To do:
No pictures go into the copy. Write out every line below exactly.

The data:

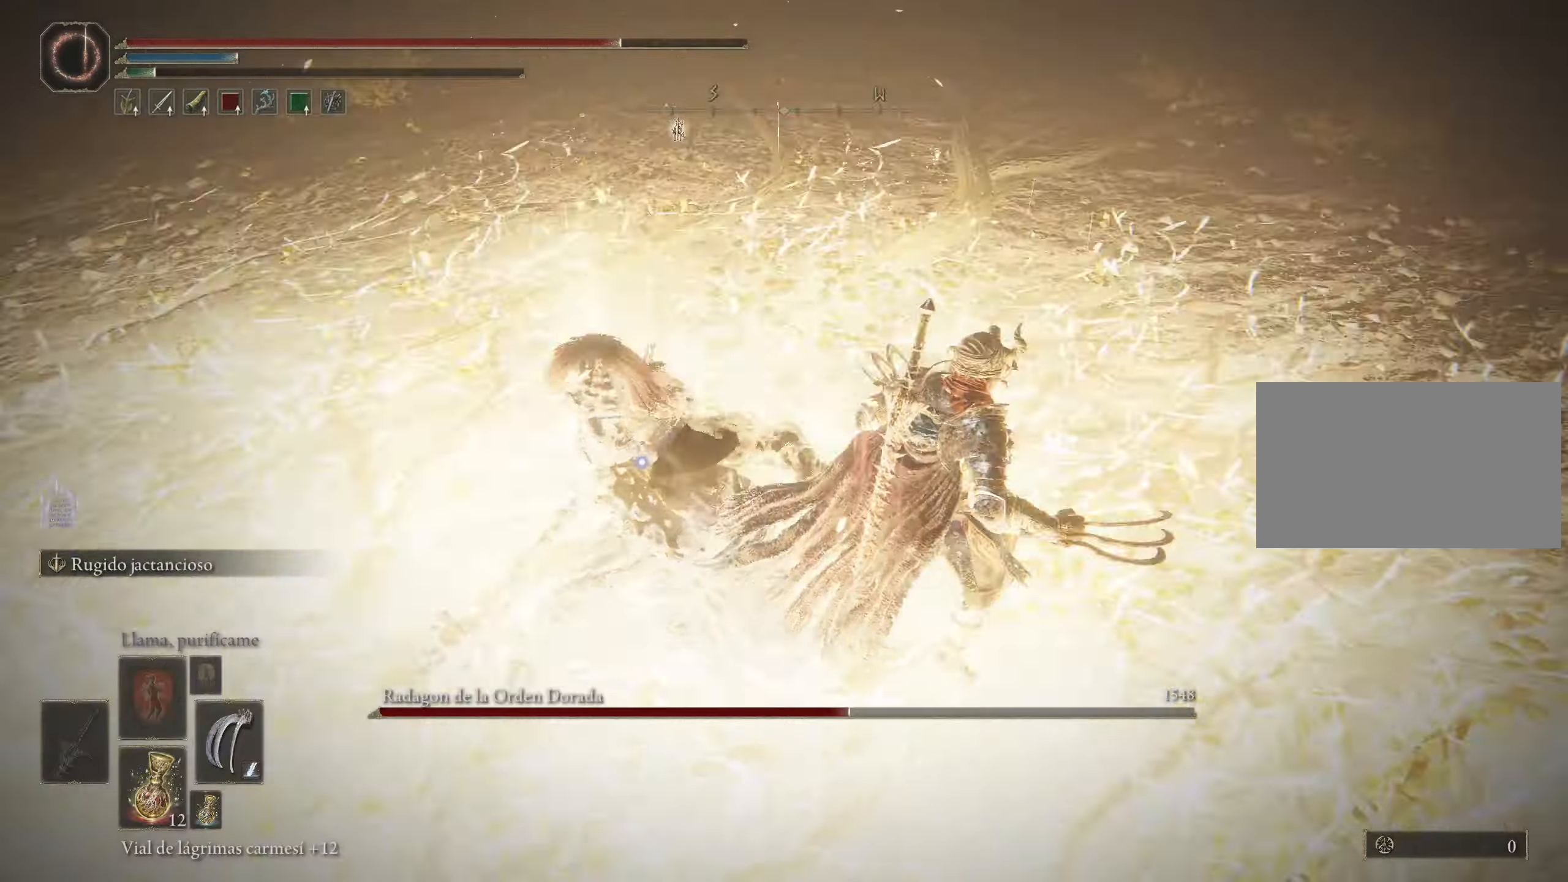
{"keys": ["w"], "mouse": ["left"], "events": [[150, "mouse_left", "down"], [233, "mouse_left", "up"], [283, "mouse_left", "down"], [367, "mouse_left", "up"], [417, "mouse_left", "down"]]}
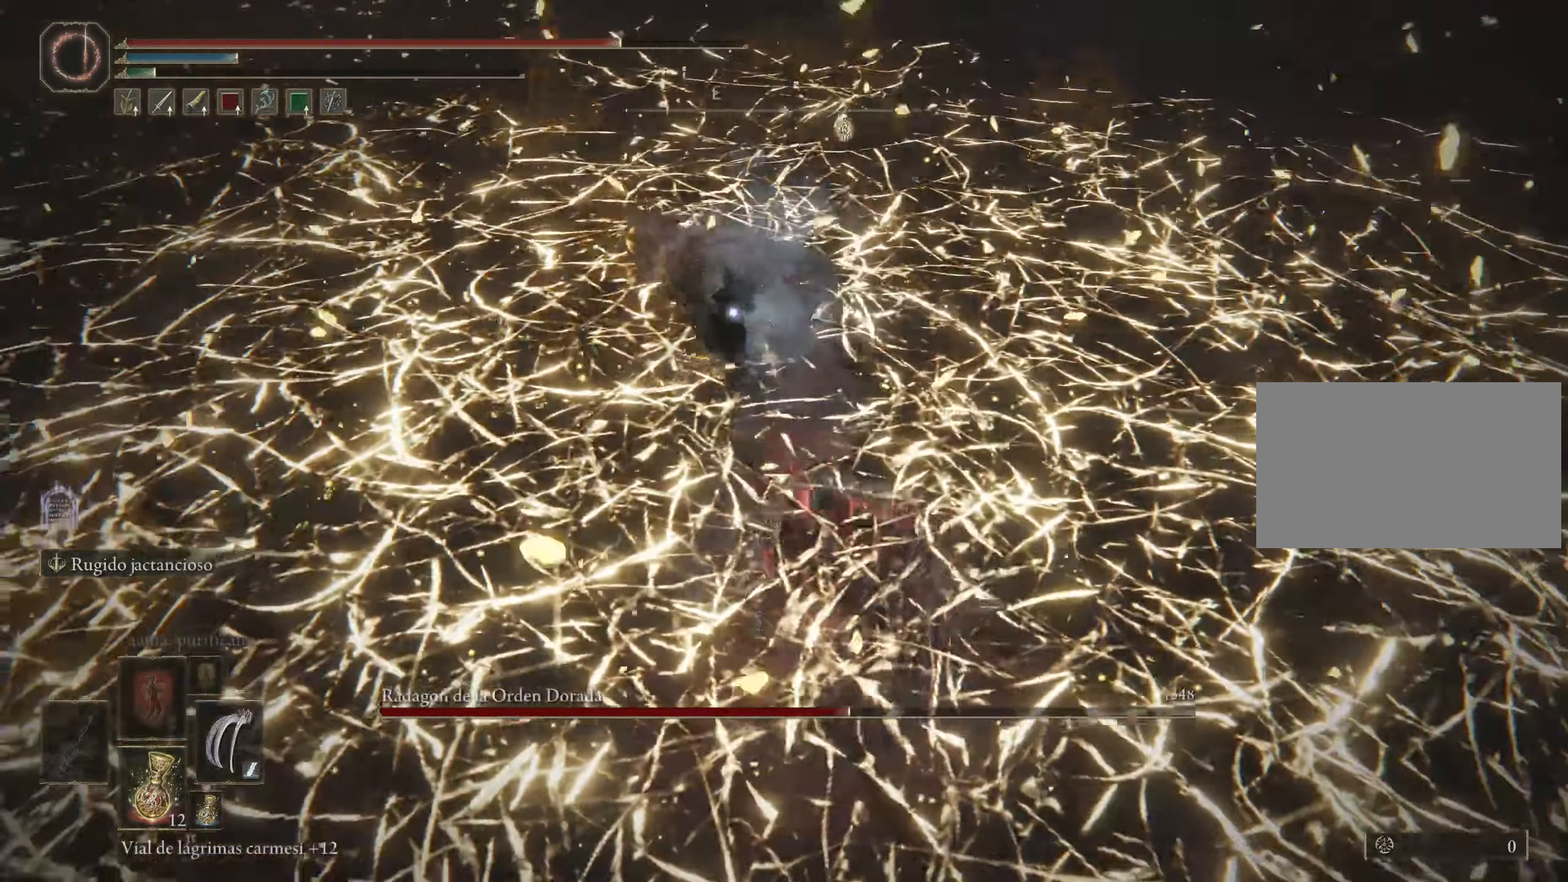
{"keys": [], "mouse": ["left"], "events": [[17, "mouse_left", "up"], [350, "w", "up"], [483, "mouse_left", "down"]]}
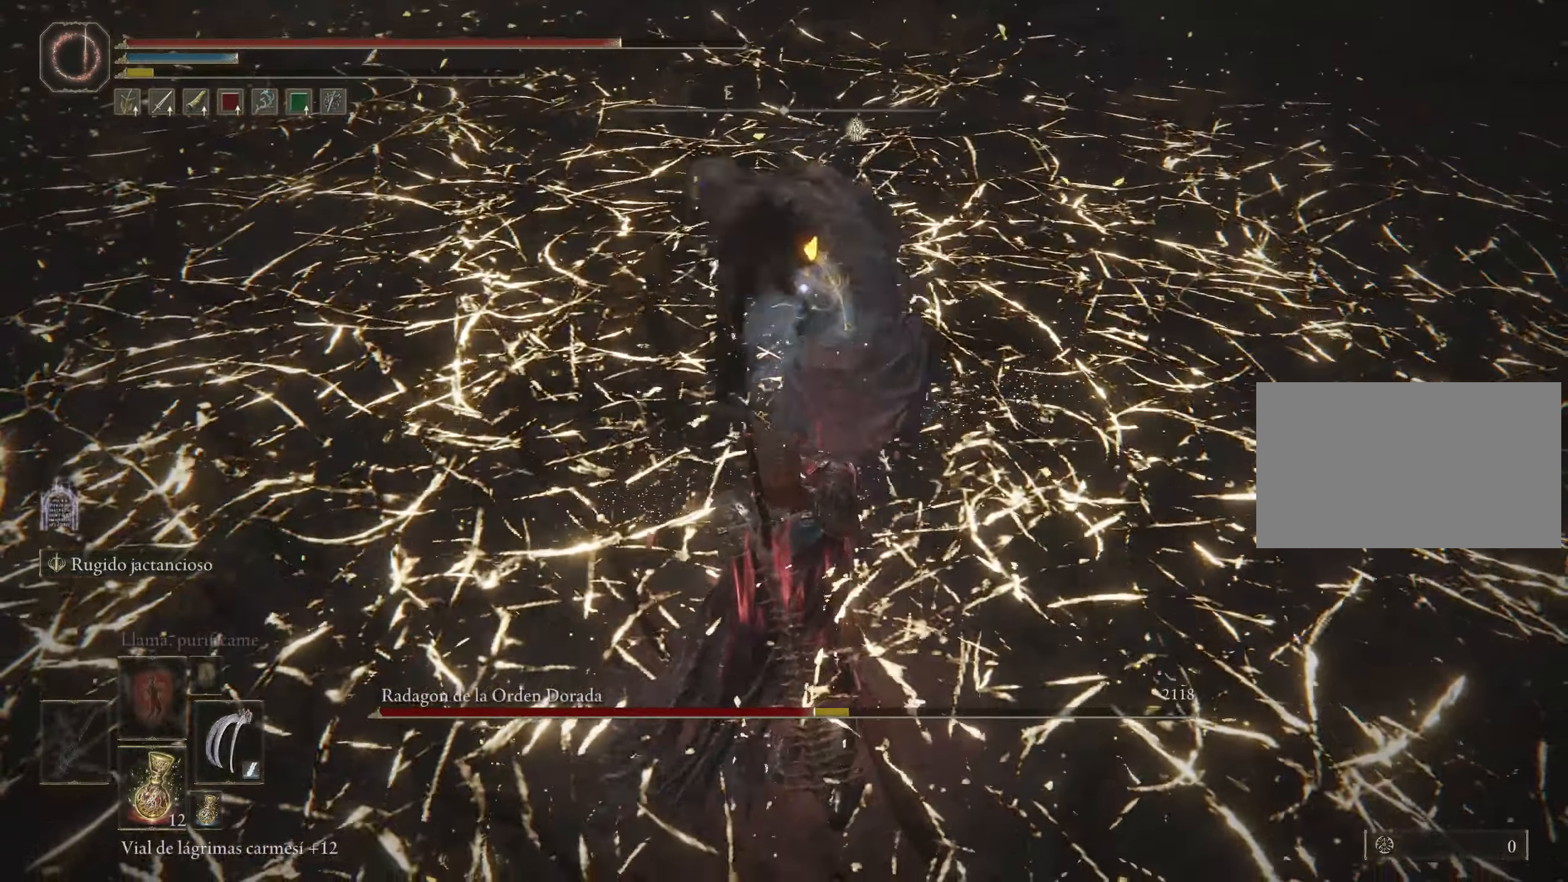
{"keys": [], "mouse": [], "events": [[117, "mouse_left", "up"]]}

Completed exercise:
{"keys": ["w"], "mouse": ["left"], "events": [[150, "mouse_left", "down"], [233, "mouse_left", "up"], [283, "mouse_left", "down"], [367, "mouse_left", "up"], [417, "mouse_left", "down"]]}
{"keys": [], "mouse": ["left"], "events": [[17, "mouse_left", "up"], [350, "w", "up"], [483, "mouse_left", "down"]]}
{"keys": [], "mouse": [], "events": [[117, "mouse_left", "up"]]}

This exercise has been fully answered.